> _WORK TO COMPLETE_: Convert the lines of every entry below into a Markdown table with the columns "No." and "Line", numbering the rows in order and skipping blank lines. Leave out the pictures.

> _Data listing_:
╔══

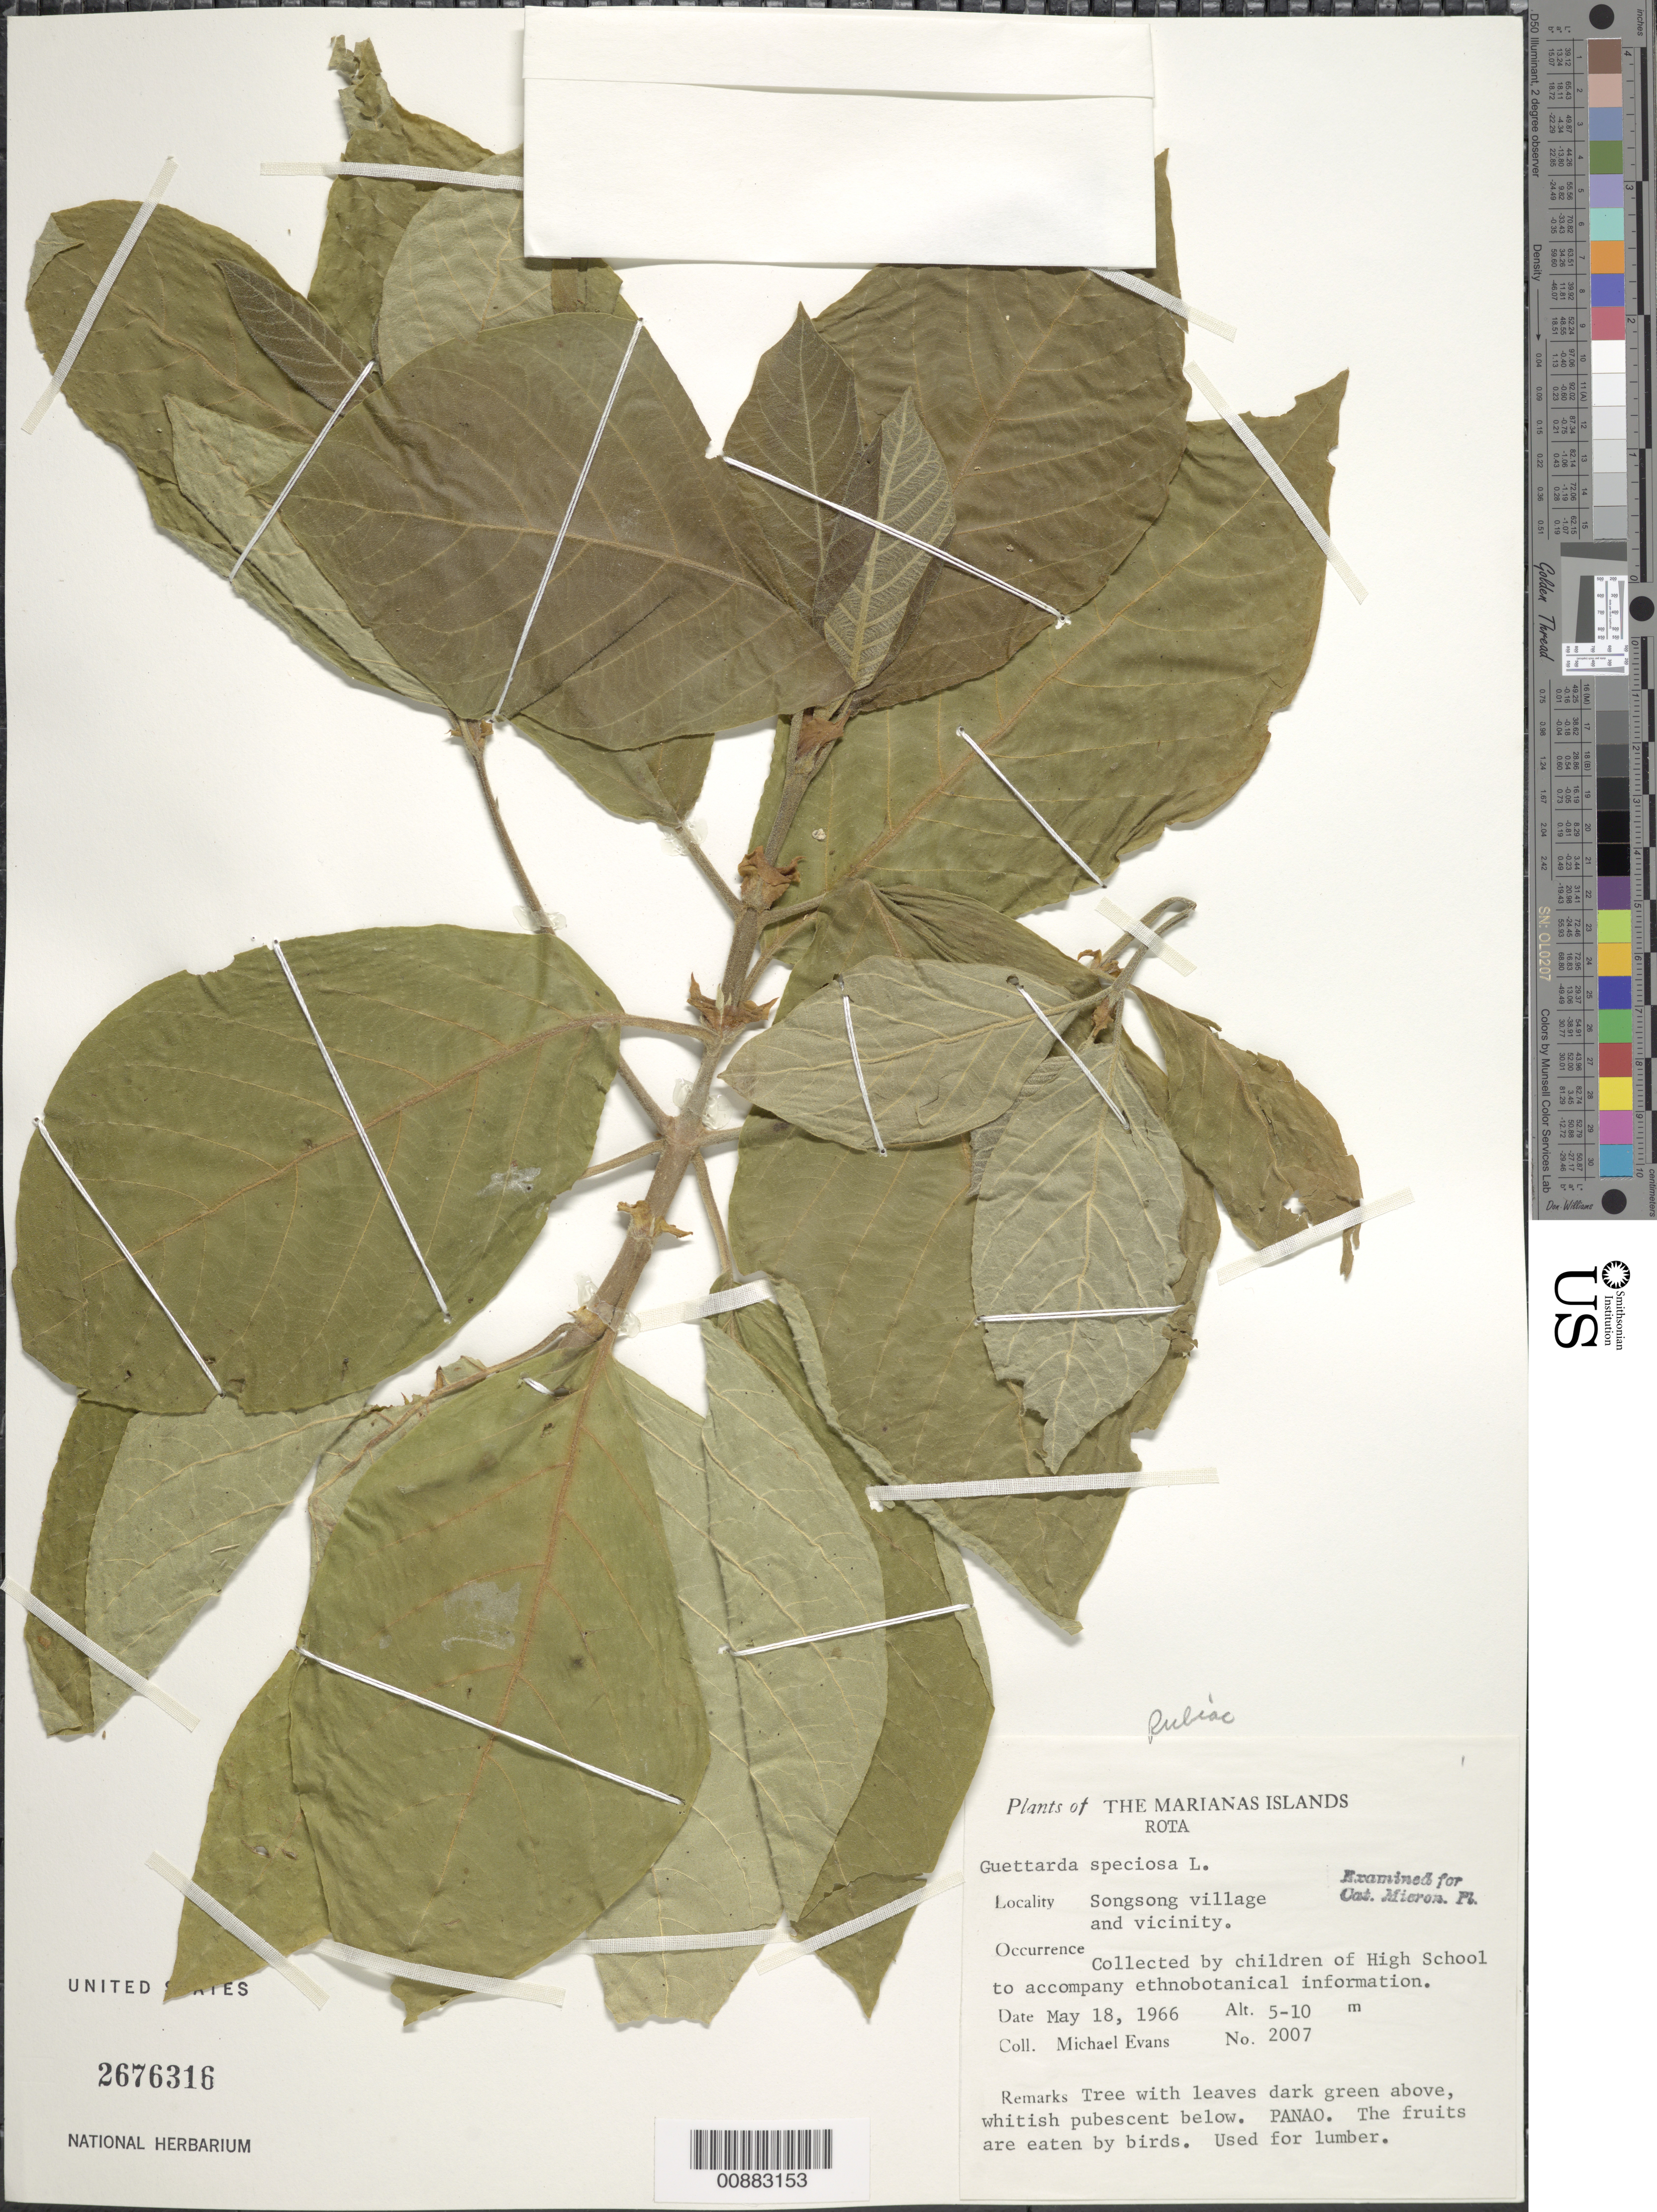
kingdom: Plantae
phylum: Tracheophyta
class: Magnoliopsida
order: Gentianales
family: Rubiaceae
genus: Guettarda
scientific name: Guettarda speciosa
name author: L.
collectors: M. Evans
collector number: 2007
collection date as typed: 18 May 1966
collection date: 1966-05-18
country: Northern Mariana Islands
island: Rota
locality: Songsong Village.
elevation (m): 5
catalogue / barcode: US 2676316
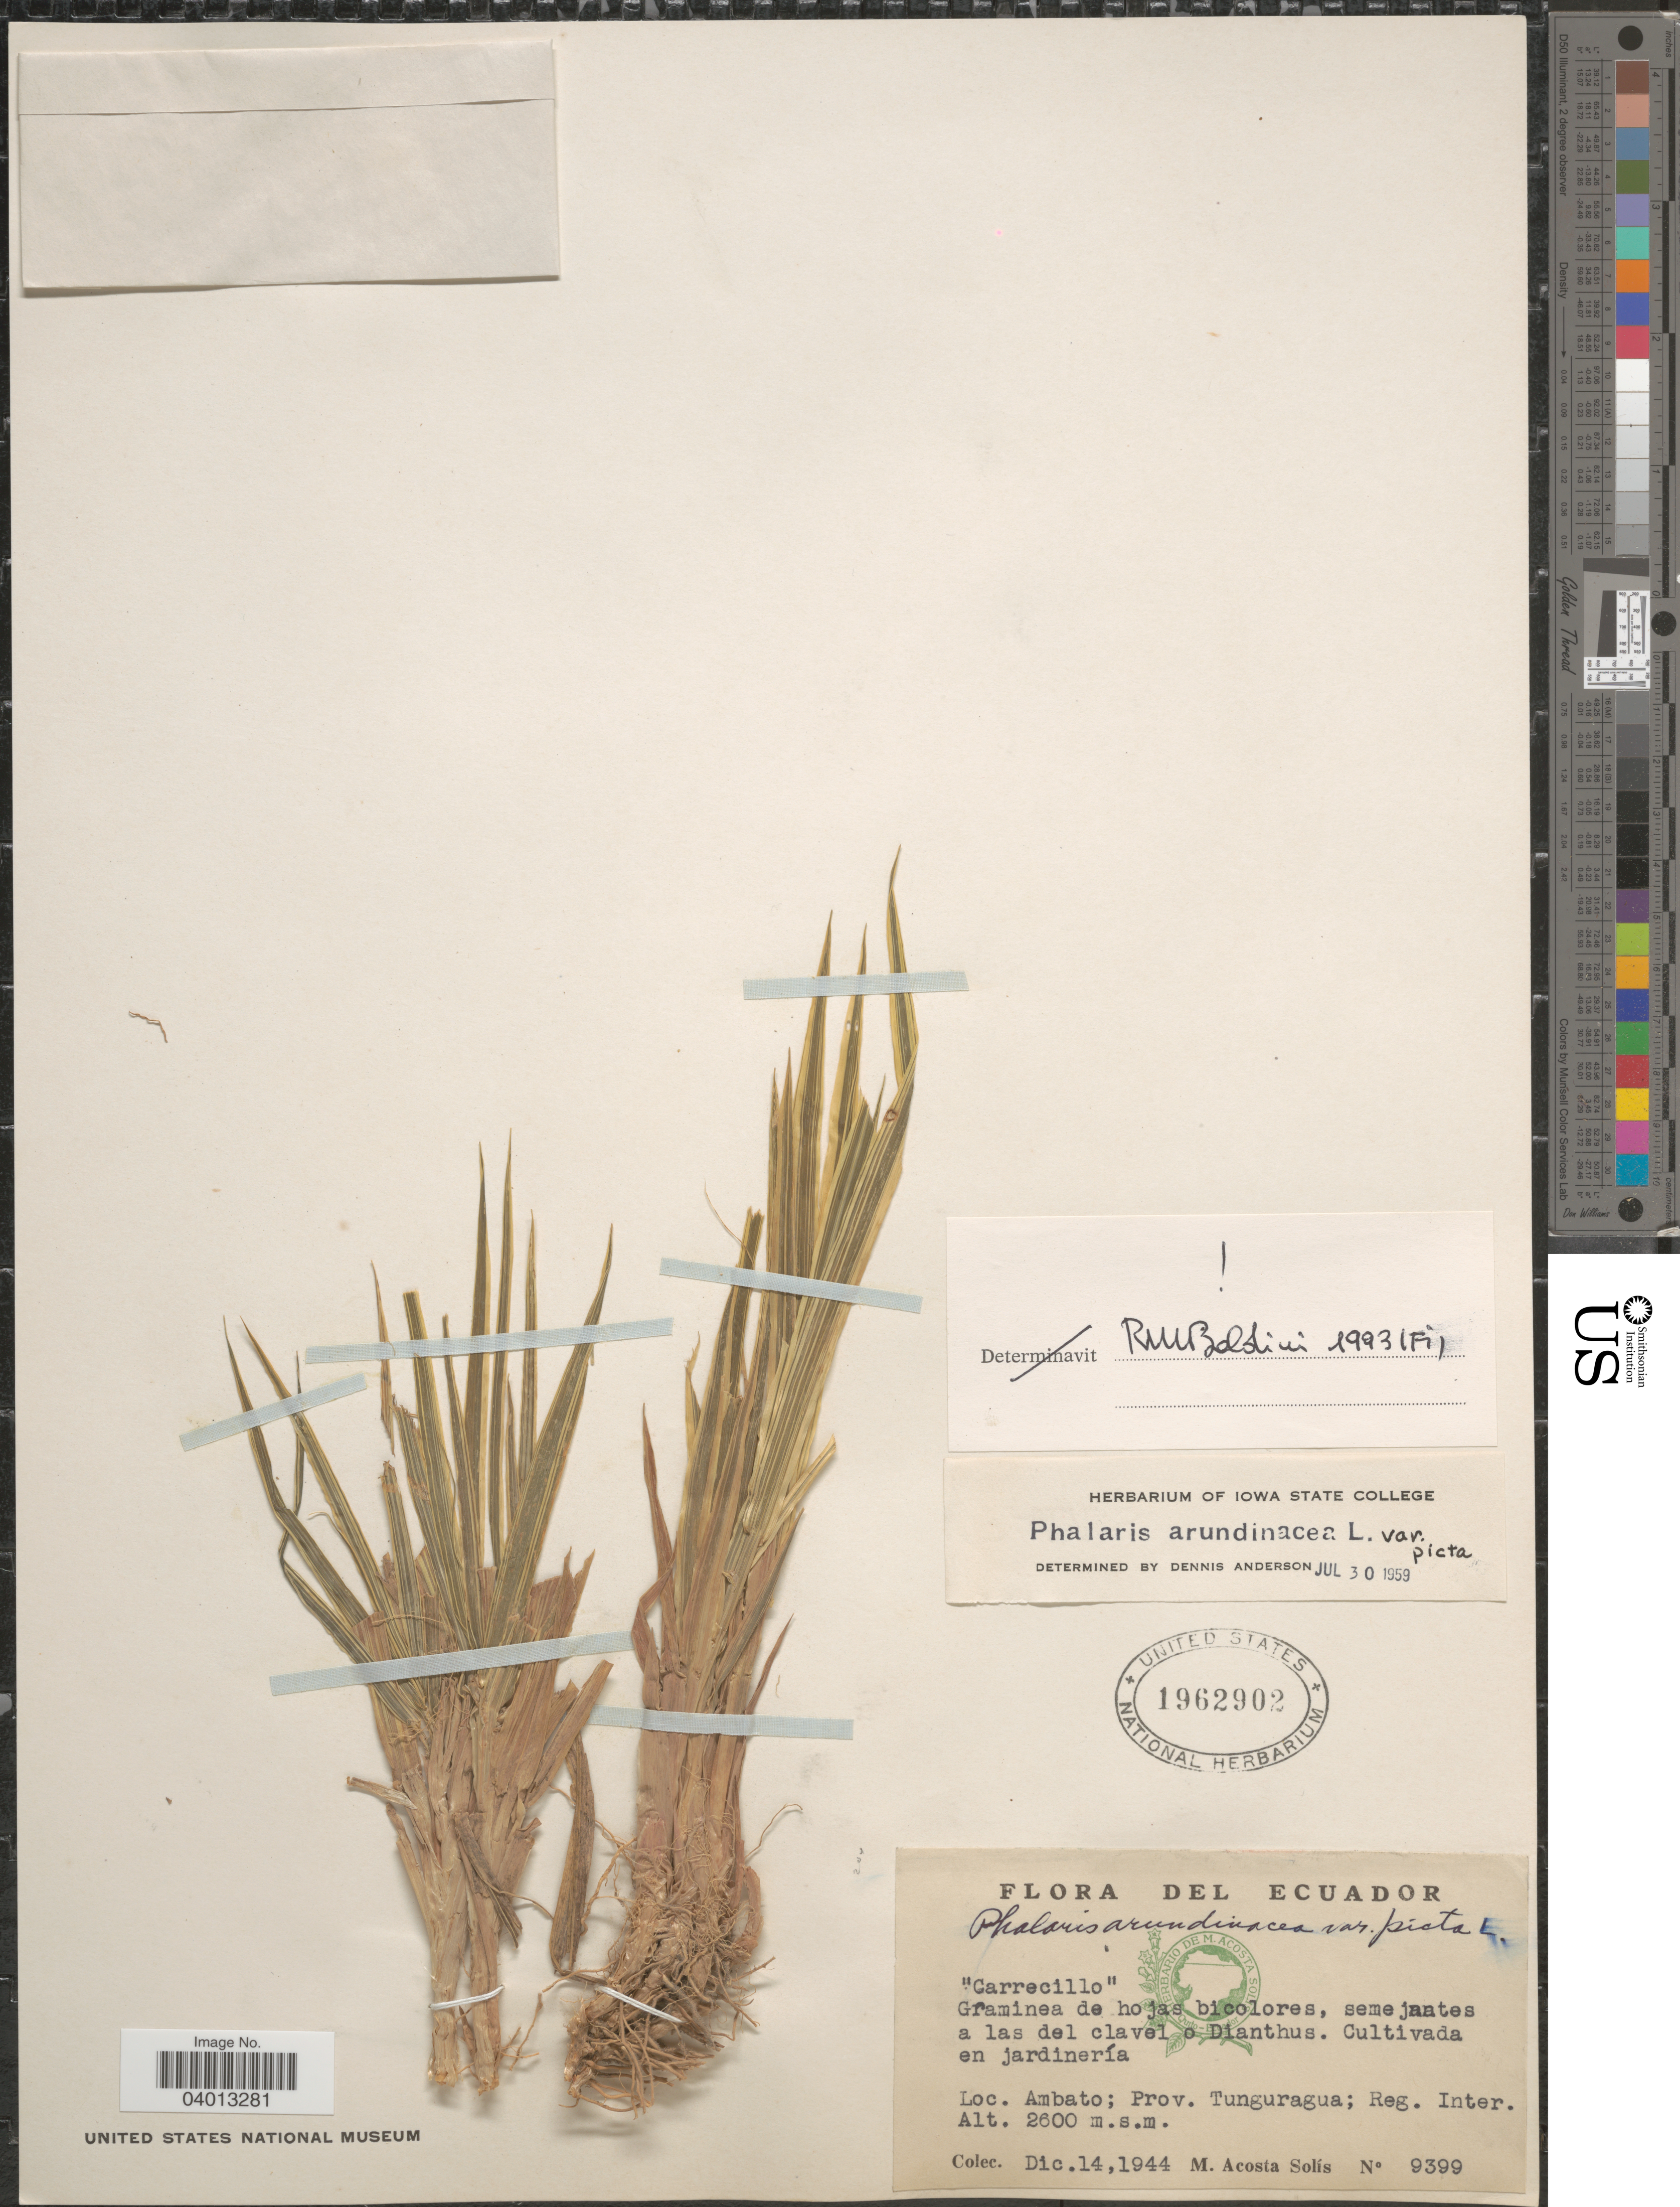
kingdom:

╚══

> _OUTPUT BELOW_:
| No. | Line |
|---|---|
| 1 | kingdom: Plantae |
| 2 | phylum: Tracheophyta |
| 3 | class: Magnoliopsida |
| 4 | order: Gentianales |
| 5 | family: Rubiaceae |
| 6 | genus: Guettarda |
| 7 | scientific name: Guettarda speciosa |
| 8 | name author: L. |
| 9 | collectors: M. Evans |
| 10 | collector number: 2007 |
| 11 | collection date as typed: 18 May 1966 |
| 12 | collection date: 1966-05-18 |
| 13 | country: Northern Mariana Islands |
| 14 | island: Rota |
| 15 | locality: Songsong Village. |
| 16 | elevation (m): 5 |
| 17 | catalogue / barcode: US 2676316 |
| 18 | kingdom: |